なお、巨額M&Aと比較すると少なく見えてしまいますが、2022年の日本企業が関わったM&Aで買収金額が100億円を超えていたのは、75件もありました。もはやM&Aは企業の成長戦略として、切っても切れない状況にあるといえるでしょう。

【関連】国内M&A市場の展望・トレンドまとめ!

8. M&Aアドバイザリー取引金額ランキング2022

M&Aには欠かせない存在が、M&A仲介会社・M&Aアドバイザリーです。そこで、2022年のM&Aアドバイザリーの取引金額ランキングをここに掲載します。

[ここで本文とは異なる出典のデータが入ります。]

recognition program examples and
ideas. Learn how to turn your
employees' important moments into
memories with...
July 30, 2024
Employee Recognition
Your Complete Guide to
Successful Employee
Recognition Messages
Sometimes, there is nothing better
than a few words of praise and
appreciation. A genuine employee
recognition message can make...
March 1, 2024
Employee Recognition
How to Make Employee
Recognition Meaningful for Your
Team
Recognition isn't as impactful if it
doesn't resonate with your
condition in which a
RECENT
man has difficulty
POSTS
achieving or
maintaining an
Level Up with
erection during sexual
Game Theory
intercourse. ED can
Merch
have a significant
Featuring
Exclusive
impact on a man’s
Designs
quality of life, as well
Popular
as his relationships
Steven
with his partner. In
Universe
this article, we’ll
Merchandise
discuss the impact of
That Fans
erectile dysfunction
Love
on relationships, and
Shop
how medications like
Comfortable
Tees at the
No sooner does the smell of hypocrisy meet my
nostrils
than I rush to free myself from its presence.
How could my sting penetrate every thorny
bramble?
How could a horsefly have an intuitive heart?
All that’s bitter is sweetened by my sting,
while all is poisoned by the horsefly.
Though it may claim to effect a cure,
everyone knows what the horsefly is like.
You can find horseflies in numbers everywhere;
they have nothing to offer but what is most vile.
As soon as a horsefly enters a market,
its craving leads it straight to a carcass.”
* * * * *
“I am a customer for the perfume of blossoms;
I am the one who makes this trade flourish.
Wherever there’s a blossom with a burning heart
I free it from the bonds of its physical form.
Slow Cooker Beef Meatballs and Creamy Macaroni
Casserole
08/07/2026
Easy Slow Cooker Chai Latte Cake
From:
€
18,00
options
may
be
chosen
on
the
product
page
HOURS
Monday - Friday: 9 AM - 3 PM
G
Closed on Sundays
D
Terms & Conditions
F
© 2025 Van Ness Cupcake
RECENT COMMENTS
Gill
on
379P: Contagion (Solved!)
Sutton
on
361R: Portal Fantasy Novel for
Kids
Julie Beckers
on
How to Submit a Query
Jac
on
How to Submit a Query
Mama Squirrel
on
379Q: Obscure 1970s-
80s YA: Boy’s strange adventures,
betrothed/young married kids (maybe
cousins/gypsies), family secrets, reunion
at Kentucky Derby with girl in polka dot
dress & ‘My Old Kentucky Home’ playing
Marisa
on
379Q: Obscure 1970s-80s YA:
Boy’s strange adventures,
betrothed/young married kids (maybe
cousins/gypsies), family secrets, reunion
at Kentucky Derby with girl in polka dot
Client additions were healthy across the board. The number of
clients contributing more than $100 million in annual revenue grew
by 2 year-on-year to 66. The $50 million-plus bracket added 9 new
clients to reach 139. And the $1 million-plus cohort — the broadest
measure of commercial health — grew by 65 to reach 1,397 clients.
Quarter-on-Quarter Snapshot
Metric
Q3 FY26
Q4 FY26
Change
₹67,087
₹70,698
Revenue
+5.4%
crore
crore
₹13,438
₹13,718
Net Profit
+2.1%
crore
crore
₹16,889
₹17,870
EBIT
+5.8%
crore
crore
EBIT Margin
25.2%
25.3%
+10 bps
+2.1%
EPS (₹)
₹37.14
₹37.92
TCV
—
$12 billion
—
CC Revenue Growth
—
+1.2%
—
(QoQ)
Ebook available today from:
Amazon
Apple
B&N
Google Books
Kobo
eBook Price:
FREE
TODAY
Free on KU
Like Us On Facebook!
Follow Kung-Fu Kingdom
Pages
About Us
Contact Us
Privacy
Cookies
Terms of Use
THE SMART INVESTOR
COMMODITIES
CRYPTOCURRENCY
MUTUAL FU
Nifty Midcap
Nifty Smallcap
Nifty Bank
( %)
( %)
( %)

掲載にあたっては、リフィニティブ(旧トムソン・ロイター)が発表している「M&Aリーグテーブル」を参照しました。なお、このランキングは情報が公開されている上場企業のものだけであり、非上場のM&Aアドバイザリーは含まれておりません。
 

順位 ランクバリュー(億円) M&Aアドバイザリー名 取引案件数
1 36,521 三菱UFJモルガン・スタンレー 40
2 27,435 野村證券 95
3 24,208 三井住友ファイナンシャル・グループ 112
4 20,866 UBS 13
5 19,849 JPモルガン 15
6 19,436 みずほフィナンシャルグループ 117
7 17,394 ゴールドマン・サックス 155
8 12,985 BofAセキュリティーズ 8
9 12,450 デトロイト 127
10 8,996 エバーコア・パートナーズ 14

表を見れば一目瞭然ですが、取引金額と取引案件数は必ずしも比例していない点がわかります。特に外資系の場合、案件数は少なくても取引金額は高い傾向です。つまり、1件あたりの取引額が高額であるということに他なりません。

参考:日本M&Aレビュー2022年

【関連】M&A業界の動向まとめ!マップ形式で紹介!

9. M&Aによる巨大企業買収ランキングまとめ

2022年において日本企業が関わったM&Aの買収金額に着目し、情報をまとめました。大手企業によるM&Aでの思い切った金額には驚愕してしまいますが、それだけ現在の事業市場がひっ迫してきている表れなのかもしれません。

金額規模の話は別として、中小企業の場合も今後の生き残り戦略、あるいは市場での優位性の確保などの意図でM&Aは積極化していくと考えられます。ビジネスはタイミングが重要です。乗り遅れて後悔しないようM&Ani関する情報にもアンテナを張っておきましょう。